Il commissario straordinario all'emergenza Covid: "Da giugno inoculazioni massive per tutti"

“I target più importanti, di qualità cioè i vaccini ad anziani e fargili, sono quelli che hanno fatto sì che ieri, nella cabina di regia e nel conseguente Consiglio dei ministri, si siano prese decisioni importanti per il prosieguo della stagione e della vita di tutti noi, cioè verso le riaperture in maniera ordinata e sicura”. Così il commissario all’emergenza Francesco Paolo Figliuolo da Firenze dove è in visita al centro vaccinale presso il Mandela Forum. “Abbiamo avuto un calo vertiginoso nei contagi e nei decessi anche grazie all’ordinanza n. 6 firmata il 9 aprile – spiega Figliuolo – dando la priorità assoluta a queste categorie dei vulnerabili che ha visto un incremento su tutte le classi di decine e decine di punti percentuali”.

Le richieste di Figliuolo alle Regioni

“Adesso abbiamo davanti 2-3 settimane in cui si deve tenere la barra dritta.

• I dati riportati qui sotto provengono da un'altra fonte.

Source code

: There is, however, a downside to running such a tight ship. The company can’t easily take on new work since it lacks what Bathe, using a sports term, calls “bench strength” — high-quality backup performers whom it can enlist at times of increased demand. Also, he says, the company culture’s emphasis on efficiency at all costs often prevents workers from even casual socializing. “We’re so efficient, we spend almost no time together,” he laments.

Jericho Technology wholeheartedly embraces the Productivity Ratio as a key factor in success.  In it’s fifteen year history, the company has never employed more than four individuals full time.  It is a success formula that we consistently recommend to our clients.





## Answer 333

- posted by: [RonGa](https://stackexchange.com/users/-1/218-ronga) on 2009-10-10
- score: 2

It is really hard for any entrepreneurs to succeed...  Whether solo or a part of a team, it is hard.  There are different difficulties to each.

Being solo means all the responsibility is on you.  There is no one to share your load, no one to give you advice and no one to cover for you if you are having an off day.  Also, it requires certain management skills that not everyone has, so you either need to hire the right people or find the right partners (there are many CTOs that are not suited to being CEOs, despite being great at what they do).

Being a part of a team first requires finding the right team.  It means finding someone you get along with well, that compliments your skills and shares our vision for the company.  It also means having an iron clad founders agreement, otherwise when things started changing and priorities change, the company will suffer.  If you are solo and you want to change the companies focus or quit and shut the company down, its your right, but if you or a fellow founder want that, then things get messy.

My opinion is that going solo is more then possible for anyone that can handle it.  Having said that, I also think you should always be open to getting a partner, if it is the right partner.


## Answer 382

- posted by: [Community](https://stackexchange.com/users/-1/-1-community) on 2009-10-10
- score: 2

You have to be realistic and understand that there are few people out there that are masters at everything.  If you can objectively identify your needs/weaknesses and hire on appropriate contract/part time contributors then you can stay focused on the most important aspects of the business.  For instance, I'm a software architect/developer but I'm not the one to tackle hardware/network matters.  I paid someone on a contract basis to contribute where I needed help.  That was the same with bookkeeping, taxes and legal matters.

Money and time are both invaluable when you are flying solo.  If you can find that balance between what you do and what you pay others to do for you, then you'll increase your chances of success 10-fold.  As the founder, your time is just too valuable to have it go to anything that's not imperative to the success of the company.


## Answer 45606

Invito le Regioni a seguire in maniera armonica e ordinata il piano vaccinale” ha detto il commissario. “Finora ha dato i suoi frutti perché con le Regioni e le Province autonome c’è stata una leale collaborazione. Capisco le intenzioni di alcune regioni e di molti presidenti ma l’obiettivo è quello di raggiungere il prima possibile. Bisogna essere realisti: il nostro obiettivo è fine settembre, se facciamo prima è meglio, ma il piano è ragionato e tiene conto delle capacità vaccinali”. “Lo chiedo davvero a tutti i presidenti – dice Figliuolo – di andare avanti con il piano: è facile farsi prendere dalla propaganda, e dire ‘apro questa categoria o un’altra’, ma se noi non mettiamo in sicurezza gli over 60, che sono quelli che hanno il 95% di probabilità di finire in ospedale, peggio ancora in intensiva e peggio ancora di morire, non ne usciamo più. In queste due settimane ci dobbiamo concentrare su queste due categorie”.

Da giugno vaccini per tutti

“Da giugno, con l’arrivo massiccio di vaccini, potremo pensare ad avere le inoculazione massicce sul resto delle categorie” ha detto Figliuolo “e penso alle categorie produttive, gli alberghieri, al settore della grande distribuzione che ne hanno bisogno, i cassieri che hanno lavorato dall’inizio della pandemie e che per me sono eroici come i medici. Tutti sono essenziali ma adesso dobbiamo continuare a mettere in sicurezza le persone più vulnerabili”.